DecaWave offers wireless technology to measure distances indoors through obstructions, allowing you to navigate, locate and track objects, people, or places indoors. It’s similar in a way to indoor GPS.
“Half of our revenue of €8 million (€8.05m) last year was in China, and we like to say how it used to be designed in California and made in China – it’s now designed in China, made in China and consumed in China,” DecaWave chief executive Ciaran Connell told The Irish Times.
“We have four people in China, and by the end of the year we will have 10, and aim to double every year at least. Sixty per cent of our revenue is in China, and we expect that to keep growing.”
The company currently has 70 engineers, which will grow to 100 by the end of this year. Clients are in the industrial space, the consumer space, in prisons, industrial infrastructure, and the group is targeting cars and mobile.a
The group has sold 5.5 million chips so far, and the second family of chips is coming out this year.

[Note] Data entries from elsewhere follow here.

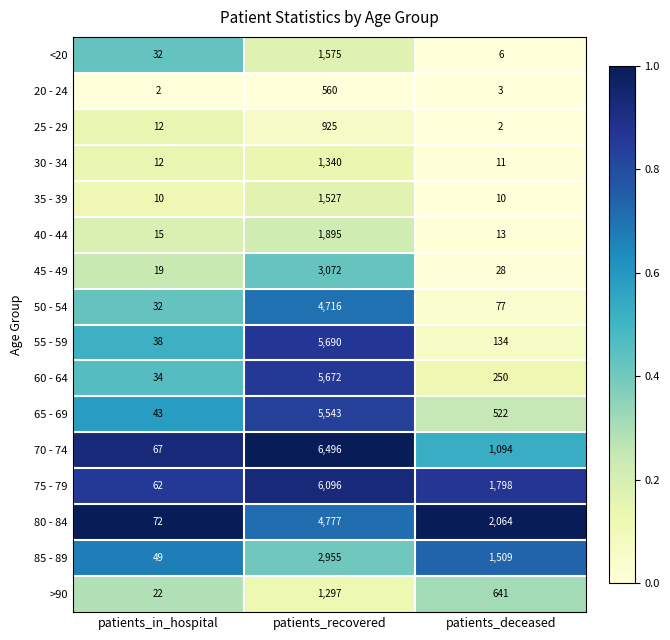

What is the total value across all series at patients_in_hospital?

521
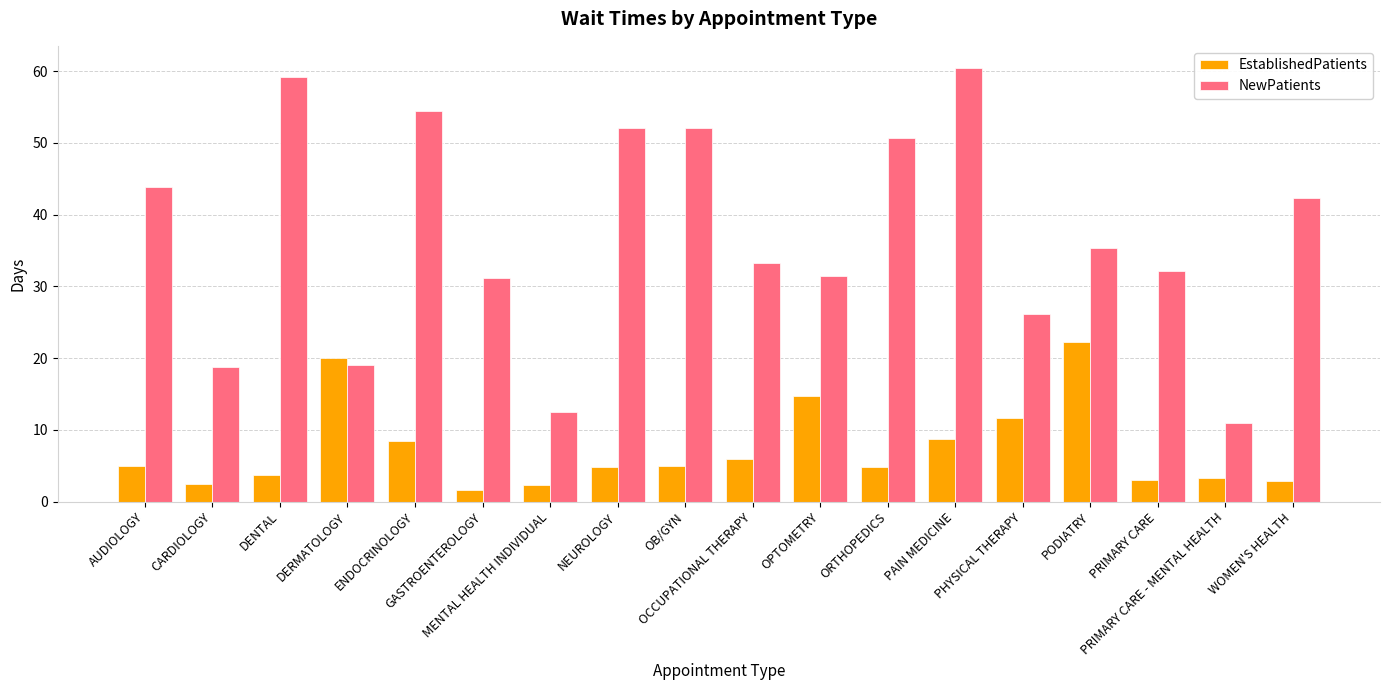

Where is EstablishedPatients nearest to the value 11?

PHYSICAL THERAPY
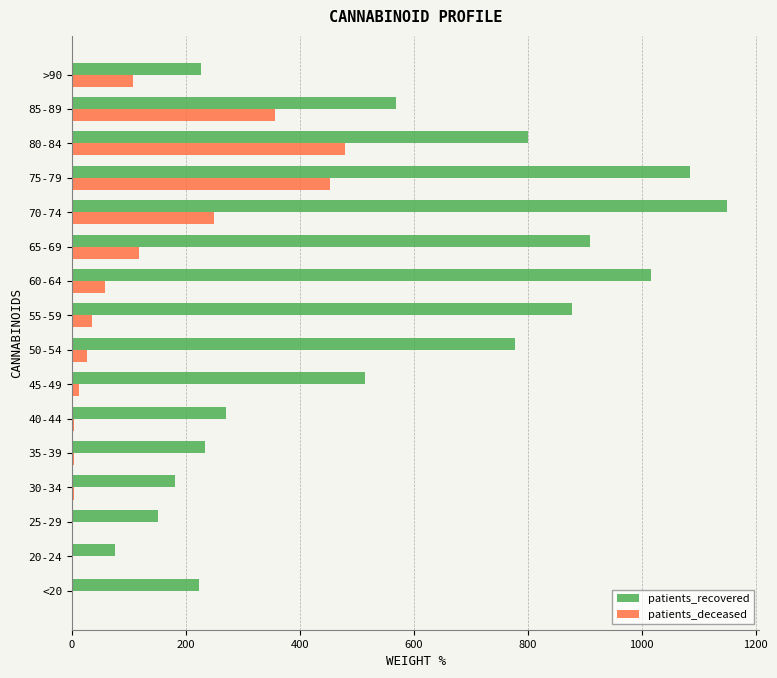

At which label is patients_recovered closest to 612?

85-89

The office is located in Shenzhen’s Nanshan district, where many high-tech companies and international firms are located. The office was opened officially by Ireland’s Ambassador to China Eoin O’Leary.
“Shenzhen is the Internet of Things centre of excellence in China. It is where all the manufacturing is done, and it is where a lot of the innovation is done. Choosing between Beijing, Shanghai and Shenzhen, Shenzhen is a natural fit,” said Mr Connell.
“It also helps quite frankly that we are going to have a direct flight opening from Dublin to Hong Kong in June; it makes it so much easier.“Our experience of doing business in China has so far been very good.”